Ultimatum Suciwati Untuk Presiden RI: Hentikan Pembelaan Diri dan Lempar Tanggungjawab

Ultimatum Suciwati Untuk Presiden RI
Hentikan Pembelaan Diri dan Lempar Tanggungjawab

Saya Suciwati istri Munir bersama dengan Komisi untuk Orang Hilang dan Korban Tindak Kekerasan (KontraS) menyesalkan dengan sangat atas buruknya respon Presiden Joko Widodo dalam menindaklanjuti Putusan Komisi Informasi Pusat No. 025/IV/KIP-PS-A/2016 tertanggal 10 Oktober 2016, Putusan tersebut menyatakan bahwa dokumen TPF Munir adalah informasi publik yang harus diumumkan kepada masyarakat.

Kami menemukan dugaan kelalaian dan ketidakpatuhan hukum dibawah administrasi pemerintahan Joko Widodo.
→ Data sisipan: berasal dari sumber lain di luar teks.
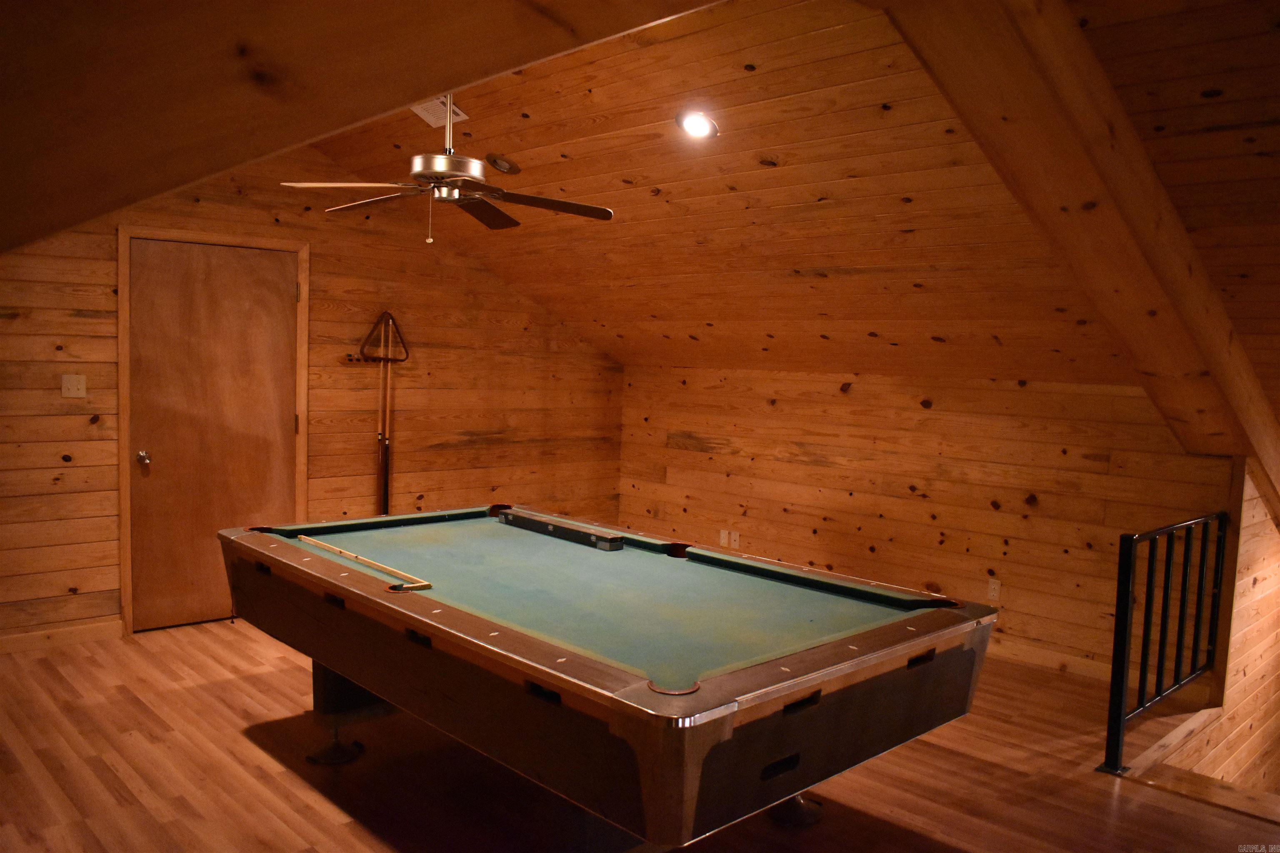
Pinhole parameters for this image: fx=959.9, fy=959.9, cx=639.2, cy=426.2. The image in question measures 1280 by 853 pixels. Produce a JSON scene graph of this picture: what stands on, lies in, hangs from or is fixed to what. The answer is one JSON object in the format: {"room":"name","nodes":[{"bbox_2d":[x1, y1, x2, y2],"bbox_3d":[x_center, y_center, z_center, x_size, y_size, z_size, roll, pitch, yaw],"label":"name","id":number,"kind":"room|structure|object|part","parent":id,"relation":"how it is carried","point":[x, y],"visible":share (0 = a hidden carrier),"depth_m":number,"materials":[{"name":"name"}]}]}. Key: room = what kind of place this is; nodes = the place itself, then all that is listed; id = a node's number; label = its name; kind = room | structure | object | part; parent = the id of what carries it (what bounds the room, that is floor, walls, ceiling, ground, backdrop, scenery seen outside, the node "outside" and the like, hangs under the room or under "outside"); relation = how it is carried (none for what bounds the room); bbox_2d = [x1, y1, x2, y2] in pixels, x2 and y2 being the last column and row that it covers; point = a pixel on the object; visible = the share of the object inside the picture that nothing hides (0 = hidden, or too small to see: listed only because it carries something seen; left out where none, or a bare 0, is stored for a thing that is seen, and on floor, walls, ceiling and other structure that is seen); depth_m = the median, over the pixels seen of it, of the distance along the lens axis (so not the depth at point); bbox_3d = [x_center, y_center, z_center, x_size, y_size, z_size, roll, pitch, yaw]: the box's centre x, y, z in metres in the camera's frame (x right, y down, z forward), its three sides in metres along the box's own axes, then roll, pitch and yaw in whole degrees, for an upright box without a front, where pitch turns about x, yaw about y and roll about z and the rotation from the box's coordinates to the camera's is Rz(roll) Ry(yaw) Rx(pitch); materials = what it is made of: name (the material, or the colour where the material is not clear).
{"room":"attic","nodes":[
{"label":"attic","id":0,"kind":"room"},
{"bbox_2d":[0,145,622,649],"bbox_3d":[-2.237,-0.273,5.431,5.649,2.764,0.150,-2,6,-44],"label":"left wall","id":1,"kind":"structure","parent":0,"point":[83,327],"depth_m":5.74,"materials":[{"name":"brown wood"}]},
{"bbox_2d":[0,618,124,653],"bbox_3d":[-3.460,1.085,4.341,2.084,0.093,0.016,-2,6,-44],"label":"baseboard","id":2,"kind":"structure","parent":1,"relation":"attached to","point":[91,630],"depth_m":4.85,"materials":[{"name":"brown wood"}]},
{"bbox_2d":[61,373,87,398],"bbox_3d":[-2.821,-0.199,4.781,0.107,0.117,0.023,-2,6,-44],"label":"light switch","id":3,"kind":"object","parent":1,"relation":"attached to","point":[76,391],"visible":0.98,"depth_m":4.78,"materials":[{"name":"white plastic"}]},
{"bbox_2d":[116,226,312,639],"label":"door frame","id":4,"kind":"structure","parent":1,"relation":"attached to","point":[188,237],"depth_m":5.09,"materials":[{"name":"brown wood"}]},
{"bbox_2d":[130,240,302,631],"bbox_3d":[-2.334,0.068,5.331,0.916,2.050,0.125,-2,6,-44],"label":"door","id":5,"kind":"structure","parent":1,"relation":"in","point":[276,292],"depth_m":5.30,"materials":[{"name":"brown wood"}]},
{"bbox_3d":[-2.608,0.179,5.075,0.062,0.069,0.073,-2,6,-44],"label":"doorknob","id":6,"kind":"part","parent":5,"relation":"part of","materials":[{"name":"metal"}]},
{"bbox_2d":[354,311,409,515],"bbox_3d":[-1.606,0.138,6.006,0.347,1.651,0.126,-2,6,-44],"label":"cue rack","id":7,"kind":"object","parent":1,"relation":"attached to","point":[384,496],"visible":0.91,"depth_m":5.99,"materials":[{"name":"brown wood"}]},
{"bbox_2d":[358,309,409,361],"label":"billiard triangle","id":8,"kind":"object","parent":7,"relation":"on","point":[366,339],"visible":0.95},
{"bbox_2d":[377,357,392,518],"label":"pool cue","id":9,"kind":"object","parent":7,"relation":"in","point":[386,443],"visible":0.84,"depth_m":6.01,"materials":[{"name":"brown wood"}]},
{"bbox_2d":[0,617,1278,852],"bbox_3d":[0.065,1.400,2.926,6.403,0.166,6.766,-2,6,-44],"label":"floor","id":10,"kind":"structure","parent":0,"point":[239,747],"depth_m":3.48,"materials":[{"name":"brown wood"}]},
{"bbox_2d":[217,505,1004,849],"bbox_3d":[-0.276,0.883,3.382,1.504,0.829,2.638,-2,6,-44],"label":"pool table","id":11,"kind":"object","parent":10,"relation":"on","point":[539,680],"visible":0.99,"depth_m":2.69,"materials":[{"name":"wood"}]},
{"bbox_3d":[-1.167,1.209,3.676,0.154,0.103,0.159,-2,6,-44],"label":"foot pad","id":12,"kind":"part","parent":11,"relation":"part of","materials":[{"name":"black metal"}]},
{"bbox_3d":[-1.132,1.061,3.792,0.307,0.371,0.327,-2,6,-44],"label":"leg","id":13,"kind":"part","parent":11,"relation":"part of","materials":[{"name":"black"}]},
{"bbox_2d":[293,532,432,591],"bbox_3d":[-0.994,0.471,3.365,0.056,0.045,0.812,-2,6,-44],"label":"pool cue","id":14,"kind":"object","parent":11,"relation":"on","point":[324,546],"visible":0.99,"depth_m":3.29,"materials":[{"name":"brown wood"}]},
{"bbox_2d":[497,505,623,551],"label":"cue case","id":15,"kind":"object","parent":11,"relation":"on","point":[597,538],"visible":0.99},
{"bbox_3d":[0.531,1.264,3.304,0.153,0.139,0.146,-2,6,-44],"label":"leg","id":16,"kind":"part","parent":11,"relation":"part of","materials":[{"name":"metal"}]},
{"bbox_2d":[1098,511,1230,776],"bbox_3d":[2.251,0.850,4.048,1.220,0.995,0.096,-2,6,-44],"label":"metal railing","id":17,"kind":"object","parent":10,"relation":"on","point":[1151,578],"visible":0.97,"depth_m":3.96,"materials":[{"name":"black metal"}]},
{"bbox_2d":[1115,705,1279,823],"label":"stairwell","id":18,"kind":"object","parent":10,"relation":"attached to","point":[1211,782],"visible":0.79,"depth_m":3.69,"materials":[{"name":"brown wood"}]},
{"bbox_2d":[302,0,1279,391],"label":"sloped ceiling","id":19,"kind":"structure","parent":0,"point":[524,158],"depth_m":4.17,"materials":[{"name":"brown wood"}]},
{"bbox_2d":[0,0,725,253],"bbox_3d":[-0.669,-0.716,1.559,1.050,0.787,2.578,-2,6,-44],"label":"ceiling beam","id":20,"kind":"structure","parent":19,"relation":"attached to","point":[429,88],"depth_m":1.42,"materials":[{"name":"brown wood"}]},
{"bbox_2d":[410,96,467,126],"bbox_3d":[-0.948,-1.467,4.438,0.219,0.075,0.251,-2,6,-44],"label":"ceiling vent","id":21,"kind":"object","parent":19,"relation":"in","point":[432,123],"visible":0.7,"depth_m":4.44,"materials":[{"name":"white metal"}]},
{"bbox_2d":[277,97,612,241],"bbox_3d":[-0.734,-1.047,3.736,1.210,0.673,1.195,2,4,6],"label":"ceiling fan","id":22,"kind":"object","parent":19,"relation":"hanging from","point":[457,192],"visible":0.99,"depth_m":3.67,"materials":[{"name":"metal"}]},
{"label":"motor housing","id":23,"kind":"part","parent":22,"relation":"part of","materials":[{"name":"silver metal"}]},
{"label":"fan blade","id":24,"kind":"part","parent":22,"relation":"part of","materials":[{"name":"brown wood"}]},
{"bbox_2d":[485,153,519,174],"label":"recessed light","id":25,"kind":"object","parent":19,"relation":"in","point":[497,163],"visible":0.99,"depth_m":4.80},
{"bbox_2d":[676,109,719,139],"bbox_3d":[0.232,-1.218,3.869,0.173,0.091,0.174,-2,6,-44],"label":"recessed light","id":26,"kind":"object","parent":19,"relation":"in","point":[700,128],"visible":0.99,"depth_m":3.86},
{"bbox_2d":[885,0,1279,518],"bbox_3d":[1.880,-0.538,3.545,3.990,1.661,0.456,-2,6,-44],"label":"ceiling beam","id":27,"kind":"structure","parent":19,"relation":"attached to","point":[1146,225],"depth_m":3.08,"materials":[{"name":"brown wood"}]},
{"bbox_2d":[615,364,1232,682],"bbox_3d":[1.313,0.493,5.893,0.142,1.647,4.140,-2,6,-44],"label":"right wall","id":28,"kind":"structure","parent":0,"point":[945,416],"depth_m":5.47,"materials":[{"name":"brown wood"}]},
{"bbox_2d":[718,528,732,546],"bbox_3d":[0.577,0.764,6.537,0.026,0.119,0.079,-2,6,-44],"label":"wall socket","id":29,"kind":"object","parent":28,"relation":"attached to","point":[722,536],"visible":0.98,"depth_m":6.53,"materials":[{"name":"white plastic"}]},
{"bbox_2d":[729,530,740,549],"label":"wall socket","id":30,"kind":"object","parent":28,"relation":"attached to","point":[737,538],"visible":0.99,"depth_m":6.45,"materials":[{"name":"white plastic"}]},
{"bbox_2d":[986,577,1001,601],"bbox_3d":[1.942,0.894,5.262,0.009,0.116,0.072,-2,6,-44],"label":"wall socket","id":31,"kind":"object","parent":28,"relation":"attached to","point":[993,586],"visible":0.99,"depth_m":5.26,"materials":[{"name":"white plastic"}]},
{"bbox_2d":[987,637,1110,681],"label":"baseboard","id":32,"kind":"structure","parent":28,"relation":"attached to","point":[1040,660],"depth_m":5.04,"materials":[{"name":"brown wood"}]},
{"bbox_2d":[1152,457,1279,791],"bbox_3d":[3.097,1.484,4.873,2.584,2.902,0.140,-2,6,-44],"label":"stairwell wall","id":33,"kind":"structure","parent":0,"point":[1261,591],"depth_m":4.65,"materials":[{"name":"brown wood"}]}
]}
Pemerintah mengaku tidak memiliki dokumen tersebut meski mantan Presiden Susilo Bambang Yudhoyono (SBY) sudah secara resmi menerima dokumen TPF Munir pada 24 Juni 2005. Respon tersebut menunjukan kepanikan pihak istana melalui klarifikasi bahwa mereka tidak bisa mengumumkan dokumen TPF Munir karena tidak menyimpan dokumen dimaksud, dan membela diri dengan mengatakan bahwa dokumen TPF Munir seharusnya disimpan oleh mantan Presiden SBY.

Bahwa kelalaian dan ketidakpatuhan ini adalah pelanggaran serius yang tidak hanya berkenaan dengan keberadaan dokumen atau sekedar persoalan surat menyurat di masa pemerintahan Susilo Bambang Yudhoyono. Dokumen TPF Munir adalah manifestasi dari tafsir kebijakan negara untuk menyelesaikan kasus Munir, yang disusun atas mandat Presiden, melibatkan institusi negara dan perwakilan masyarakat sipil yang kredibel, termasuk juga kerjasama pihak internasional, sehingga sudah seharunya diumumkan dan ditindaklanjuti untuk menunjukan bahwa negara ini serius atas hasil kerja dan kebijakan yang diputuskannya.

Bahwa kelalaian dan ketidakpatuhan ini telah merugikan saya, Suciwati, sebagai keluarga korban, selama 12 tahun terjadi ketidakpastian hukum karena tidak adanya tindaklanjut yang memadai dalam mengusut konspirasi pembunuhan Munir. Oleh karenanya, perintah Presiden Joko Widodo kepada Jaksa Agung untuk menemukan dokumen tersebut sama sekali tidak menjawab persoalan ini dan juga tidak dapat menggugurkan kewajibannya untuk segera mengumumkan hasil rekomendasi TPF Munir.

Bahwa kelalaian berupa hilangnya dokumen TPF Munir dan ketidakpatuhan berupa tidak diumumkan hasil penyelidikan munir kepada publik dapat mengarah pada pelanggaran pidana sebagaimana diatur dalam Pasal 52, 53, 55 UU No 14 tahun 2008  Komisi Informasi Publik  yang pada pokoknya menyebutkan bahwa setiap Badan Publik atau Seseorang yang tidak menyediakan informasi publik, menghilangkan dokumen informasi publik dapat dikenakan hukuman pidana 1- 2 tahun dan atau denda sebesar Rp. 5.000.000 – 10.000.000 (Lima – Sepuluh Juta Rupiah)

 

Oleh karenanya melalui ultimatum ini kami kembali mengingatkan Presiden untuk;

  1. Menghentikan pembelaan diri dan melempar tanggungjawab atas kelalaian pemerintah dalam menyimpan dokumen TPF Munir.
  2. Tidak menunda dan mengulur waktu untuk segera mengumkan hasil penyelidikan TPF Munir.
  3. Memerintahkan, mengawal dan memastikan seluruh jajaran dan lembaga negara yang terkait untuk menindaklanjuti rekomendasi dan temuan TPF Munir.